→ **Prompt**
The entries that follow include a run beginning at the line with "7: (75, 149)" and ending at the line with "56: (244, 120)"; restate that run word for word and leave the rest out.
[[ Data to examine, beginning ]]
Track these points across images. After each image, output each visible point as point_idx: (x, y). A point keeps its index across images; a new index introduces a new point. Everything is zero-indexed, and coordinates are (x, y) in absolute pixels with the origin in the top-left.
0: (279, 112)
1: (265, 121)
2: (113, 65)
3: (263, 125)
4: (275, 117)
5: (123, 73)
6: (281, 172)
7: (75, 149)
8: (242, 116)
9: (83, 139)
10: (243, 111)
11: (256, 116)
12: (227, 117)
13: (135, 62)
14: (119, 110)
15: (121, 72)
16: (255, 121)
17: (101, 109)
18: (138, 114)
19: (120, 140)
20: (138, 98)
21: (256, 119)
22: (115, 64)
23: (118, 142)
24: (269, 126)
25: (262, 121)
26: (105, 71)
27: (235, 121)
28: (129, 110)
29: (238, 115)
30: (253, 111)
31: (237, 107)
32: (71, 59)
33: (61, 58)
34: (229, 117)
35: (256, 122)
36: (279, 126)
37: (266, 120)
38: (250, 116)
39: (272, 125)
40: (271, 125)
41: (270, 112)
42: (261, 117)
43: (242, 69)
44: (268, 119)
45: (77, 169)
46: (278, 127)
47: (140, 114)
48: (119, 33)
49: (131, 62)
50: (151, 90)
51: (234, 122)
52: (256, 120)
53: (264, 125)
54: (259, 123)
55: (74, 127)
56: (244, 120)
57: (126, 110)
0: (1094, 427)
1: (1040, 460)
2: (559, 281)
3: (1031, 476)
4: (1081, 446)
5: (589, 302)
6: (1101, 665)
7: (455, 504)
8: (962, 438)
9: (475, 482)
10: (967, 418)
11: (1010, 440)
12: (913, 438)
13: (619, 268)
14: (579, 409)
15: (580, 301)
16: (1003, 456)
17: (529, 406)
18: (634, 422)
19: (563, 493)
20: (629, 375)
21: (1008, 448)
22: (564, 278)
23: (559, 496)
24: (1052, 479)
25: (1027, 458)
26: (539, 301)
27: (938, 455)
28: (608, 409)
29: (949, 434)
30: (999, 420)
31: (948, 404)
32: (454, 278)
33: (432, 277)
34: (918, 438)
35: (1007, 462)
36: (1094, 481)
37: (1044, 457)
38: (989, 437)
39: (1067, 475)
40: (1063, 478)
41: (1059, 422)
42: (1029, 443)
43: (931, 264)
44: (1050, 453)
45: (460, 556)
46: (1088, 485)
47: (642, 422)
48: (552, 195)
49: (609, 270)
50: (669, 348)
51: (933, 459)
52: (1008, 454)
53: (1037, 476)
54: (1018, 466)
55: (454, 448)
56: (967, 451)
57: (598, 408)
[[ Data to examine, end ]]
→ **Output**
7: (75, 149)
8: (242, 116)
9: (83, 139)
10: (243, 111)
11: (256, 116)
12: (227, 117)
13: (135, 62)
14: (119, 110)
15: (121, 72)
16: (255, 121)
17: (101, 109)
18: (138, 114)
19: (120, 140)
20: (138, 98)
21: (256, 119)
22: (115, 64)
23: (118, 142)
24: (269, 126)
25: (262, 121)
26: (105, 71)
27: (235, 121)
28: (129, 110)
29: (238, 115)
30: (253, 111)
31: (237, 107)
32: (71, 59)
33: (61, 58)
34: (229, 117)
35: (256, 122)
36: (279, 126)
37: (266, 120)
38: (250, 116)
39: (272, 125)
40: (271, 125)
41: (270, 112)
42: (261, 117)
43: (242, 69)
44: (268, 119)
45: (77, 169)
46: (278, 127)
47: (140, 114)
48: (119, 33)
49: (131, 62)
50: (151, 90)
51: (234, 122)
52: (256, 120)
53: (264, 125)
54: (259, 123)
55: (74, 127)
56: (244, 120)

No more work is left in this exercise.